A Defense of Stupidity

The manuscript I just completed was good for me in many ways. First, it showed me that I can still complete long works in a decent amount of time even though I work full-time and have a wife and new baby to love. It also got me over a major bout of the yips and a crisis of confidence in my ability to complete anything. Also, this books is better than the one I wrote before it (and the two others I abandoned after 60,000 words for many of the same problems) and infinitely better than my first attempt. With a good amount of revision I think this could be a decent book, the sort that ten years ago would have been a nice paperback original. But I don’t want to write or publish a good book. I want a knock you on your ass, pass the book around to everyone you know book as my first appearance on the publishing stage and I’m now realizing that’s not going to happen with the type of book I’ve been writing.

I always joke about how I want to write a novel without a plot, but I don’t think that’s it. I want to write a book without a mystery plot. I just don’t have the natural gift for mystery plotting. I suck at motives and clues and the intricate working of that kind of story. But I want to write a book with a story where exciting things happen, just without a whodunnit or whatever. I’m reading The Ice Harvest right now and I know I can pull something like this off with Murder Boy. I do well with stories that turn on small motivations that blow up into bigger things. I like to write about people reacting to wacky things around them, not trying to figure out what wacky things have already happened.

I think I’m writing this more to justify to myself why I’m going to throw away five months work on a project with plenty of potential that just doesn’t match my skill set. I don’t think it’s a coincidence that my weakest short stories are the PI stories and they suffer from the same problems as the books. My strongest stories, the ones that have been reprinted in anthologies and nominated for awards, play to my natural strengths and I think that’s where I should go with my books. Charlie Huston, Sean Doolittle, Victor Gischler, Scott Phillips, Duane Sweircznski, I think this is the direction I should be going.
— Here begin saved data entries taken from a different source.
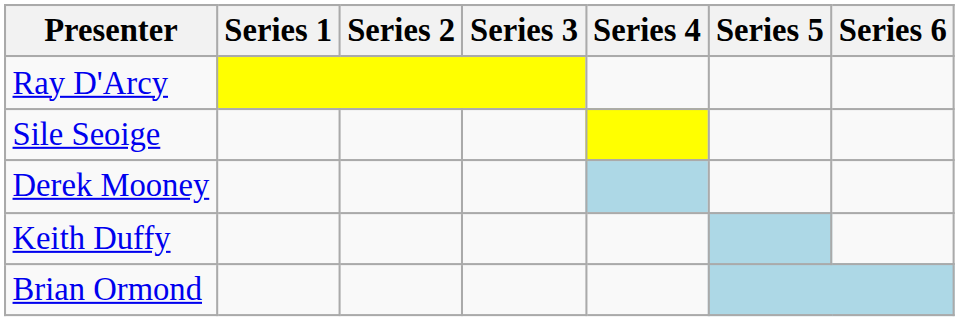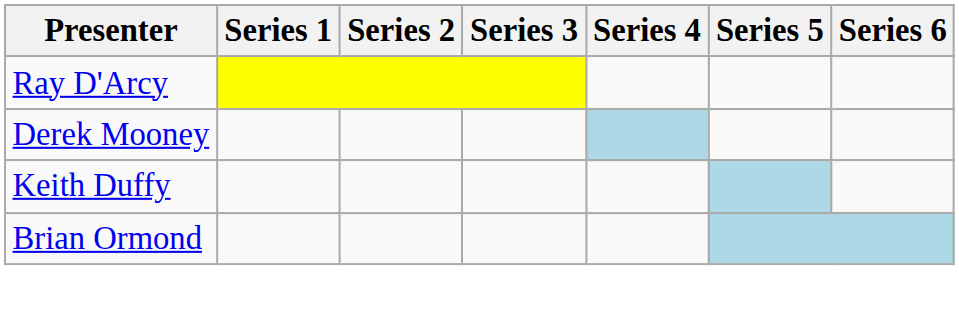- row: Sile Seoige
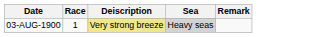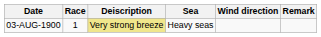+ column: Wind direction
03-AUG-1900 | Sea: lightgrey background -> no background
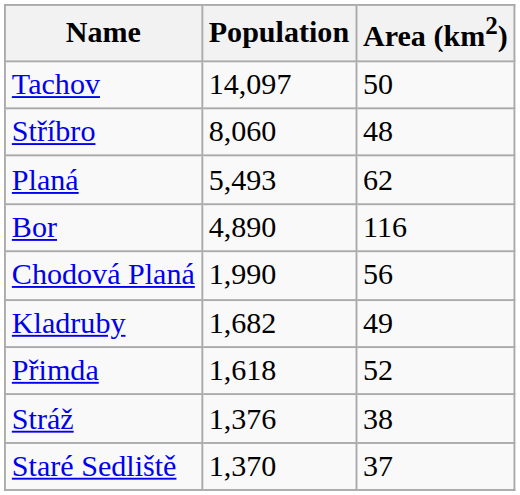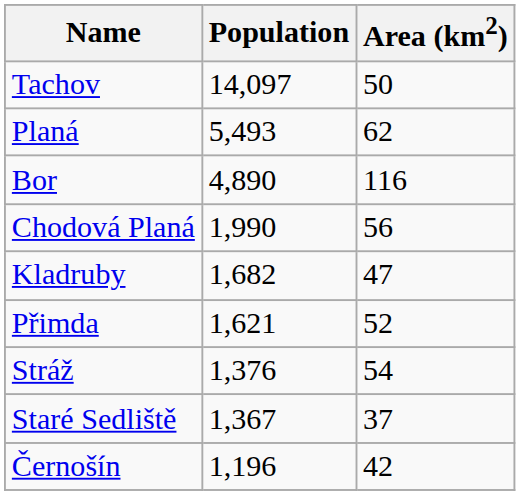- row: Stříbro | 8,060 | 48
Kladruby | Area (km2): 49 -> 47
Přimda | Population: 1,618 -> 1,621
Stráž | Area (km2): 38 -> 54
Staré Sedliště | Population: 1,370 -> 1,367
+ row: Černošín | 1,196 | 42
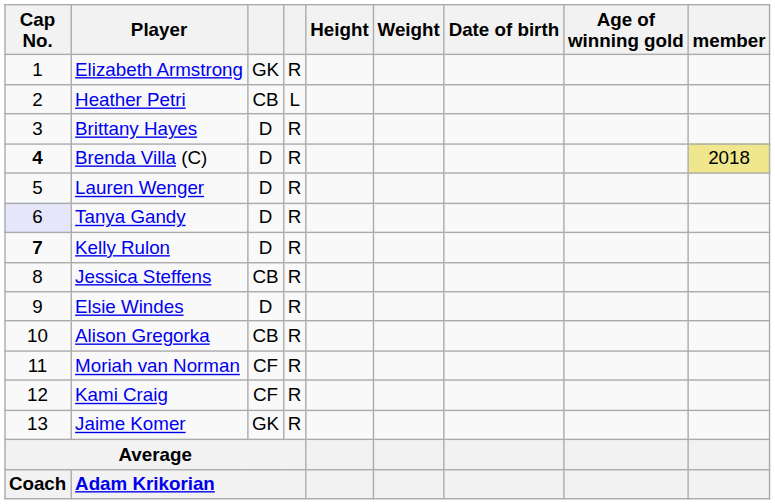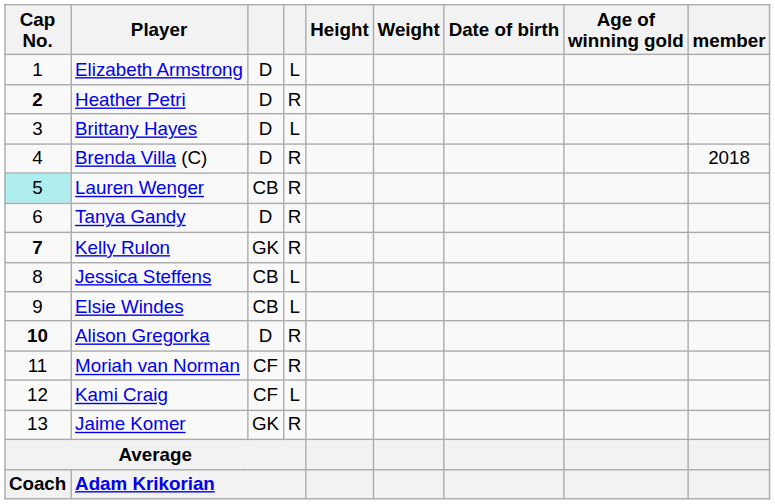Elizabeth Armstrong | column 3: GK -> D
Elizabeth Armstrong | column 4: R -> L
Heather Petri | Cap No.: normal -> bold
Heather Petri | column 3: CB -> D
Heather Petri | column 4: L -> R
Brittany Hayes | column 4: R -> L
Brenda Villa (C) | Cap No.: bold -> normal
Brenda Villa (C) | member: khaki background -> no background
Lauren Wenger | Cap No.: no background -> paleturquoise background
Lauren Wenger | column 3: D -> CB
Tanya Gandy | Cap No.: lavender background -> no background
Kelly Rulon | column 3: D -> GK
Jessica Steffens | column 4: R -> L
Elsie Windes | column 3: D -> CB
Elsie Windes | column 4: R -> L
Alison Gregorka | Cap No.: normal -> bold
Alison Gregorka | column 3: CB -> D
Kami Craig | column 4: R -> L
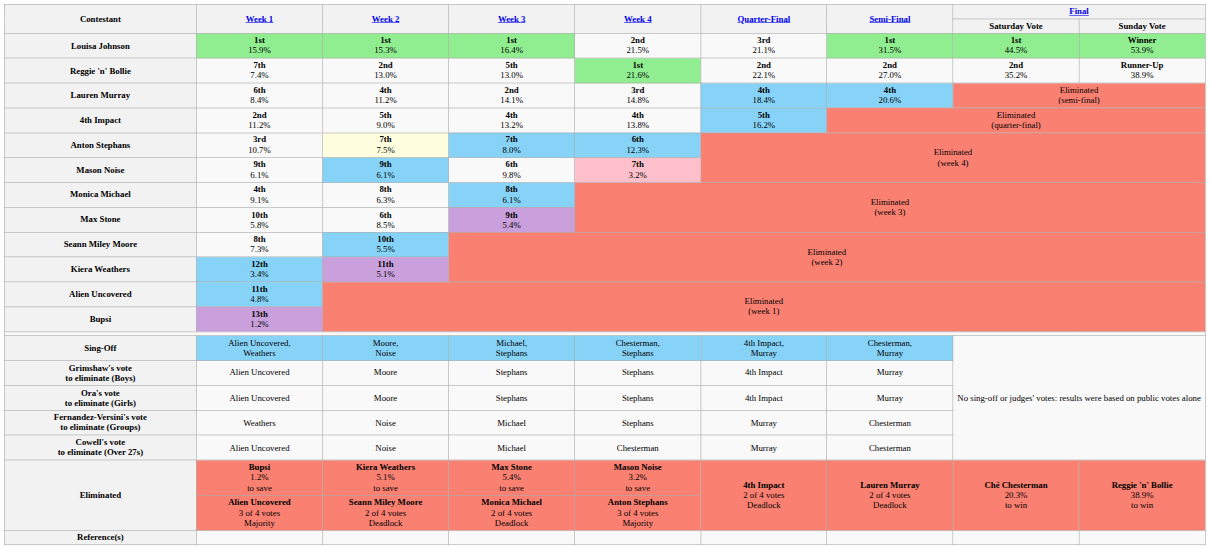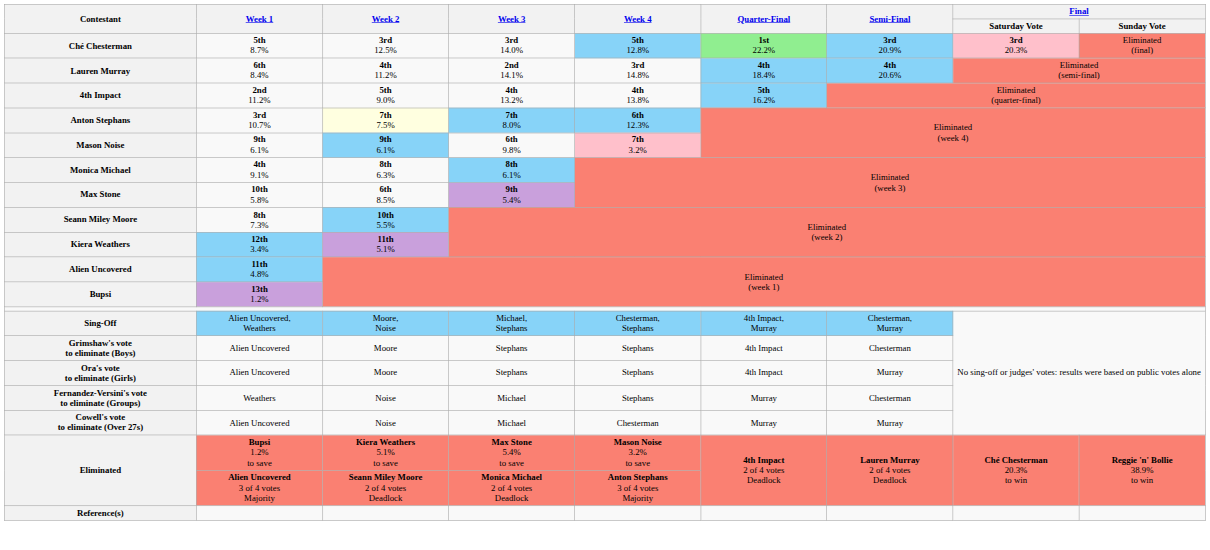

I’m also very happy that this books showed me I don’t need to be in such a hurry to get something out there. When I started this book, the end seemed sooooooooooo far away and then longer after that to find an agent and then longer than that to get a deal and then longer than that to have the book come out. But here I am just five months later with a completed manuscript that if I knew how to make it great could probably have an agent and a deal within a year. That makes me happy. And I haven’t been happy with my writing stuff for a while.

So today starts a new chapter. I’m no longer writing first person mystery novels that come in around 70,000 words. I’m going to write a lean, fast, darkly funny book that might hit 60,000 words and could very well be THE book I was meant to write. I’m very excited and this will probably be the last I talk about it until it’s finished.